E o presente da direita radical e radicalizada é a amnésia sobre o passado recente, desvalorizando conquistas como a democracia, as autonomias regionais, a igualdade de oportunidades, como se elas tivessem sempre existido e culpando-as muitas vezes do que chamam por "pouca vergonha" criada por uma sociedade demasiado tolerante e inclusiva. Os tiques desta direita extrema, no entanto, começam a entrar no discurso de algum centro direita, angustiado com a perda de votos: o simplismo das soluções (como achar que o problema dos sem abrigo é apenas a habitação e o trabalho, sem ter em conta razões como a saúde mental, o abuso de drogas e vícios, como o alcoolismo), o discurso paternalista de quem sabe para onde vai como resposta ao saudosismo dos órfãos do poder autoritário e a resposta fácil aos que acham que lhe estão a roubar os privilégios de elite e aos zangados com tudo e aos que têm sede de razia, de ordem e de regras (para os outros, estando eles no poder, seja bem claro), e aos que querem touradas e aos que não querem migrantes, etc. etc.

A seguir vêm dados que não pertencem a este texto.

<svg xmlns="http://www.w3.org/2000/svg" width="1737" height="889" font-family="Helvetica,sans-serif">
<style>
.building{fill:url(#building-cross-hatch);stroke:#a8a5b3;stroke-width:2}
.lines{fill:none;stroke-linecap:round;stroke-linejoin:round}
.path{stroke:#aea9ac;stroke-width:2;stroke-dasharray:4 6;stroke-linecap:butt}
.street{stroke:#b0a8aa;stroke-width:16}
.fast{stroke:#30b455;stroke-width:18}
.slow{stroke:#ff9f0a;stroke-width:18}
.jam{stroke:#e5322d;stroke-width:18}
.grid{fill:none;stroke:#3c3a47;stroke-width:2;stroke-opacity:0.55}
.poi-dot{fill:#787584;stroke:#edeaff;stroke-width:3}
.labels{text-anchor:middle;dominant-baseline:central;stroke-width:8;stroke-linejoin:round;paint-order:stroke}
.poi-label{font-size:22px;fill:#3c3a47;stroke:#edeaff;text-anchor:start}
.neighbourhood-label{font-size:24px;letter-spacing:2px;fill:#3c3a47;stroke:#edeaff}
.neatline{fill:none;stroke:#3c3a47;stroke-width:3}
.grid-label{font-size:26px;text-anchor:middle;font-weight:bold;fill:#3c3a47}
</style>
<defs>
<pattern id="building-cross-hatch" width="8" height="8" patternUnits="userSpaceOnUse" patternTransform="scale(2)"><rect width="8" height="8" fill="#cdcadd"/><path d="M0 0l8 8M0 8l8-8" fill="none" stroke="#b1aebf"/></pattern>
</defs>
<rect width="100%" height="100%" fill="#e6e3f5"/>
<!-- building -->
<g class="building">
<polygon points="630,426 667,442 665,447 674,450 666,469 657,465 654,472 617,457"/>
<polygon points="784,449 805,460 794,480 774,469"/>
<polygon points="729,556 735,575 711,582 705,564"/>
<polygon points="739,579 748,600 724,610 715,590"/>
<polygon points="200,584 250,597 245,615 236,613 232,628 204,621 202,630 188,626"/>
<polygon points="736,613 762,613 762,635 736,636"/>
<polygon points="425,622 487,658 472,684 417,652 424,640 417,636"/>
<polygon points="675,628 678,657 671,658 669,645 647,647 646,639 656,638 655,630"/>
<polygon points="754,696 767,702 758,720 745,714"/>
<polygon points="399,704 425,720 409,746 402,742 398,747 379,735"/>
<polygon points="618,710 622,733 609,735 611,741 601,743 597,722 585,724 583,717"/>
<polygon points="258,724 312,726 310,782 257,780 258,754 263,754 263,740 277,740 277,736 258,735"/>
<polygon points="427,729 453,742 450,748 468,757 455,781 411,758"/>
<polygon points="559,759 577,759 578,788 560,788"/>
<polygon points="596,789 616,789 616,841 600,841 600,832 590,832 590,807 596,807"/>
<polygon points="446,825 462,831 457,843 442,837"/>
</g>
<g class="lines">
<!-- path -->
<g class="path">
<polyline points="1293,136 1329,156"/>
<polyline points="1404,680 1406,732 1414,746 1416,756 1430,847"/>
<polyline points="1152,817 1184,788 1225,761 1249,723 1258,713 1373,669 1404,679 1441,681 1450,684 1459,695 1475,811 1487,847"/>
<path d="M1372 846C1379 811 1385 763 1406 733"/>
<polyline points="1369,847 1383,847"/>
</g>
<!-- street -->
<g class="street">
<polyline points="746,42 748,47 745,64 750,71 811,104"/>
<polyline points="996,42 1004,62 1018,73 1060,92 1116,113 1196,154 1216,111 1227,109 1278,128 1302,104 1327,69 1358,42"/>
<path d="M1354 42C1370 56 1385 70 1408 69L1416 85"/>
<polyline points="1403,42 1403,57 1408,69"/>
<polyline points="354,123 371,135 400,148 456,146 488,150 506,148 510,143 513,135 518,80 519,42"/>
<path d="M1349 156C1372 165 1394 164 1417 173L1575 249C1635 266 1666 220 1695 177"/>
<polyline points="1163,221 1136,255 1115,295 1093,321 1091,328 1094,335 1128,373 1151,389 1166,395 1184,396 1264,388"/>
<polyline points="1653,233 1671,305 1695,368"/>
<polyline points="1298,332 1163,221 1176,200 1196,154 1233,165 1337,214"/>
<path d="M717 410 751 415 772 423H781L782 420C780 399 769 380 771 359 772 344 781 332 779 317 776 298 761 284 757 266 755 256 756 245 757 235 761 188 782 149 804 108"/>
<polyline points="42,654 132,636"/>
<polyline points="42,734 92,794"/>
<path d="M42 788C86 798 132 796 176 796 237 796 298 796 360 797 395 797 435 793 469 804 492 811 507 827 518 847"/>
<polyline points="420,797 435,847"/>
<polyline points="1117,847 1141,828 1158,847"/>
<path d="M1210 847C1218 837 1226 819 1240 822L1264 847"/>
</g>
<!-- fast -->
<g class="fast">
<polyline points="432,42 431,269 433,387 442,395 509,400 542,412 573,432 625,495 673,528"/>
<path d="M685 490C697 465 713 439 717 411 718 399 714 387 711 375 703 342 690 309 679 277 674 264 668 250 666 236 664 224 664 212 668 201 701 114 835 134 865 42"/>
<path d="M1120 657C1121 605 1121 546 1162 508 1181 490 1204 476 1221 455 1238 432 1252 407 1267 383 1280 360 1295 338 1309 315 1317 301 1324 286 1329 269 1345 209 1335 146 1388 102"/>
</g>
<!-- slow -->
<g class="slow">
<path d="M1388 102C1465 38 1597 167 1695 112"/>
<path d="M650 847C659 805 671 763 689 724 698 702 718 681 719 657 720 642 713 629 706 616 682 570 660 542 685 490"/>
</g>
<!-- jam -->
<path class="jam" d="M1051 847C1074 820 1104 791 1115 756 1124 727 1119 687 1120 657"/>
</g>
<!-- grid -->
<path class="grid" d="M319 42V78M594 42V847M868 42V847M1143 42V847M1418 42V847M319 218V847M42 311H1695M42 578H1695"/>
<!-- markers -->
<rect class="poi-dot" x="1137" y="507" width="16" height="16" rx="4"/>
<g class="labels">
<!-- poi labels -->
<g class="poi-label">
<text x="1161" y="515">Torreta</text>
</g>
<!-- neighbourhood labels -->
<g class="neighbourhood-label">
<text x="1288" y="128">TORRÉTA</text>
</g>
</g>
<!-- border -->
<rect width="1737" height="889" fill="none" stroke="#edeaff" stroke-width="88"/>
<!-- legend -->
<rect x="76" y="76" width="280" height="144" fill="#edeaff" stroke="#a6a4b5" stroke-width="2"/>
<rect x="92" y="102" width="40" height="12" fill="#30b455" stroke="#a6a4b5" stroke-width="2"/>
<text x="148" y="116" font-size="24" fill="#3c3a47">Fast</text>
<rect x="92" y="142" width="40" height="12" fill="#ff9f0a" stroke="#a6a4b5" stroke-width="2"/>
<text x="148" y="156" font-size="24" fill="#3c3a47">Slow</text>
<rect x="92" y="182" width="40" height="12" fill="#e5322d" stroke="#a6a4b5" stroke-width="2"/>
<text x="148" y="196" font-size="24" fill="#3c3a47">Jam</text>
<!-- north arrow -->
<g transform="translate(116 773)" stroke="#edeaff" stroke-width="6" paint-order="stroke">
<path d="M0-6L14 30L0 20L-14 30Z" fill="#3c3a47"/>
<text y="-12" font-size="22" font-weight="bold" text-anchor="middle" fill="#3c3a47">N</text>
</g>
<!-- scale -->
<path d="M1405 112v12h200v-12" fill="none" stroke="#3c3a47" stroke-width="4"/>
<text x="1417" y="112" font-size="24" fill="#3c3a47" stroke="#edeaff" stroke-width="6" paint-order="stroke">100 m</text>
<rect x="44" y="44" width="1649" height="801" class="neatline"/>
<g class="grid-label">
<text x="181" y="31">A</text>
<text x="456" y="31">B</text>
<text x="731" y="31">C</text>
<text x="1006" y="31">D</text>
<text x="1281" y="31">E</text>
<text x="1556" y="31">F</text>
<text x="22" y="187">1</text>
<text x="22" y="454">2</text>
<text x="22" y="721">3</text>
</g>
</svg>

Miguel Real, em entrevista a um jornal nesta semana, explicava o que tem vindo a dizer nos últimos tempos: intelectuais como Boaventura de Sousa Santos, Gonçalo M. Tavares, Viriato Soromenho-Marques são exemplos de intelectuais empenhados em transformar o mundo, porém, não o fazem usando uma voz política, mas uma voz estritamente cultural. A política, segundo o escritor, perdeu o "fulgor de transformador do mundo", existindo apenas como "regedor da existência". Enquanto o cientista transforma diretamente a nossa vida, modelando uma nova existência social, a cultura abre novos horizontes ao pensamento, a política rege.

Esta separação entre intelectuais e política, porque esta é vista como uma espécie de trabalho burocrático, económico, que faz leis e dá ordens, pode parecer justa num primeiro momento, mas num país de muitos milhões de analfabetos funcionais (na Madeira, segundos os últimos censos, na RAM cerca de 60% da população que aqui habita tem no máximo o ensino básico), em que, como escreve Real em A Vocação Histórica de Portugal, o "nível cultural sobre a história de Portugal e comoção sentimental face à pobreza são praticamente inexistentes", o perigo é o sonambulismo e a fácil ascensão dos extremismos.

A conjuntura permite substituir, assim, por desconhecimento e adesão a discursos simplistas, cheios de regras, a nossa vocação histórica humanista pelo individualismo, o relativismo ético e o hedonismo social, sem ética, que despreza os resultados da ciência, sem moral, sem respeito pela Natureza. Isto quando o mundo precisa de novas ideias, novo valor dado ao Homem e à Humanidade; novo valor dado ao que nos rodeia.

Para isso, necessitamos da responsabilidade das vozes dos intelectuais. Por exemplo, para explicar o que é feminismo à nova deputada do Chega, deixando claro que se não existisse, com o sacrifício de tantas mulheres na história, ela não poderia estar hoje no Parlamento. Os valores semânticos, a responsabilidade da palavra, a ética, e os conhecimentos históricos, culturais e científicos são os únicos que nos podem livrar das misérias de uma direita "não-fofinha" que distorce ideias e usurpa os conteúdos das instituições que regulam a nossa vida social. O babelismo, o "desalmar as palavras", afastam-nos da justiça e da liberdade, o pior desastre dos povos e das nações.

Esperemos que os intelectuais e políticos não se esqueçam das suas responsabilidades, que não caiam, no desespero de obter maiorias, no esvaziar do conhecimento e que, como escrevia Ramos Rosa, se façam construtores, com "uma abertura aos outros sem preconceitos nem fantasias deformadoras", considerando que ser e estar com os outros é a condição inicial da construção.